ASSIGNED TASK: Write out the entries below exactly as they stand. Skip every image.

[Page-level text extractions]
━━━━━━━━━━━━━━━━━━━━━━━━━━━━━━
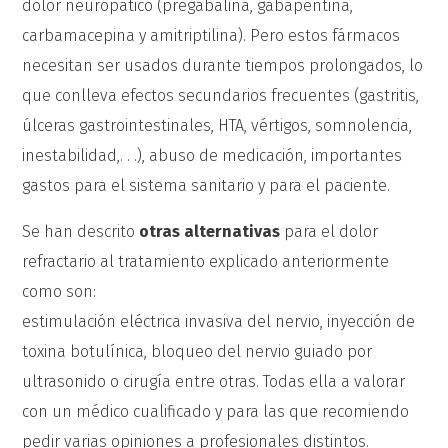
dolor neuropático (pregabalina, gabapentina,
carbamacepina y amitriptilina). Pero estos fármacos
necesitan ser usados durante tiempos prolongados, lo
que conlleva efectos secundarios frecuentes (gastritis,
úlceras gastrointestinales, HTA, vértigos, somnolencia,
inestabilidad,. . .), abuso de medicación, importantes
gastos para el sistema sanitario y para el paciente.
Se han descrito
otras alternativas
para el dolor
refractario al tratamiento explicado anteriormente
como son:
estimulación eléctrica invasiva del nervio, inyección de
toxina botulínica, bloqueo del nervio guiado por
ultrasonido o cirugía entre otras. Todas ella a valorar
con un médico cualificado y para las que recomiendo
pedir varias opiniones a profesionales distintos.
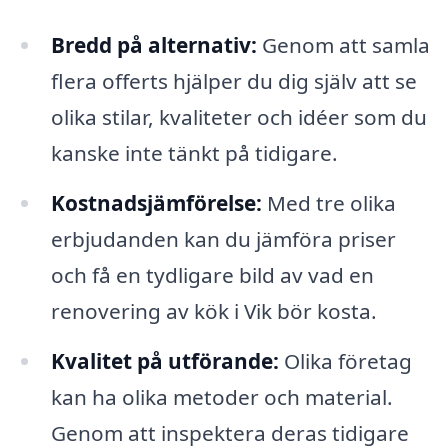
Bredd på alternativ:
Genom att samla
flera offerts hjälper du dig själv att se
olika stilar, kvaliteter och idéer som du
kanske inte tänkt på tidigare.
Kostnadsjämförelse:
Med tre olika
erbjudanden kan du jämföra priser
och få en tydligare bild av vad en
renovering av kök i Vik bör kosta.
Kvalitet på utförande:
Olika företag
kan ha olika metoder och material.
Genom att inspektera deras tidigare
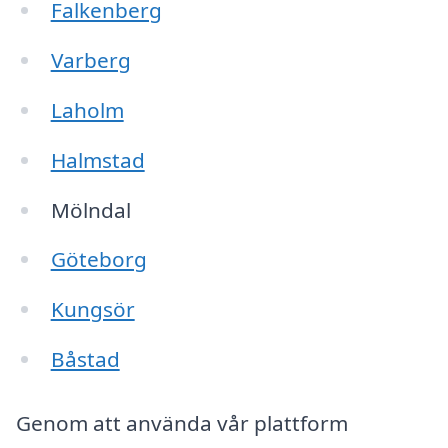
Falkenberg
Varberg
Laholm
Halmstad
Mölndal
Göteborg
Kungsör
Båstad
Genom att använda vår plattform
━━━━━━━━━━━━━━━━━━━━━━━━━━━━━━
TASK SOLUTION:
dolor neuropático (pregabalina, gabapentina,
carbamacepina y amitriptilina). Pero estos fármacos
necesitan ser usados durante tiempos prolongados, lo
que conlleva efectos secundarios frecuentes (gastritis,
úlceras gastrointestinales, HTA, vértigos, somnolencia,
inestabilidad,. . .), abuso de medicación, importantes
gastos para el sistema sanitario y para el paciente.
Se han descrito
otras alternativas
para el dolor
refractario al tratamiento explicado anteriormente
como son:
estimulación eléctrica invasiva del nervio, inyección de
toxina botulínica, bloqueo del nervio guiado por
ultrasonido o cirugía entre otras. Todas ella a valorar
con un médico cualificado y para las que recomiendo
pedir varias opiniones a profesionales distintos.
Bredd på alternativ:
Genom att samla
flera offerts hjälper du dig själv att se
olika stilar, kvaliteter och idéer som du
kanske inte tänkt på tidigare.
Kostnadsjämförelse:
Med tre olika
erbjudanden kan du jämföra priser
och få en tydligare bild av vad en
renovering av kök i Vik bör kosta.
Kvalitet på utförande:
Olika företag
kan ha olika metoder och material.
Genom att inspektera deras tidigare
Falkenberg
Varberg
Laholm
Halmstad
Mölndal
Göteborg
Kungsör
Båstad
Genom att använda vår plattform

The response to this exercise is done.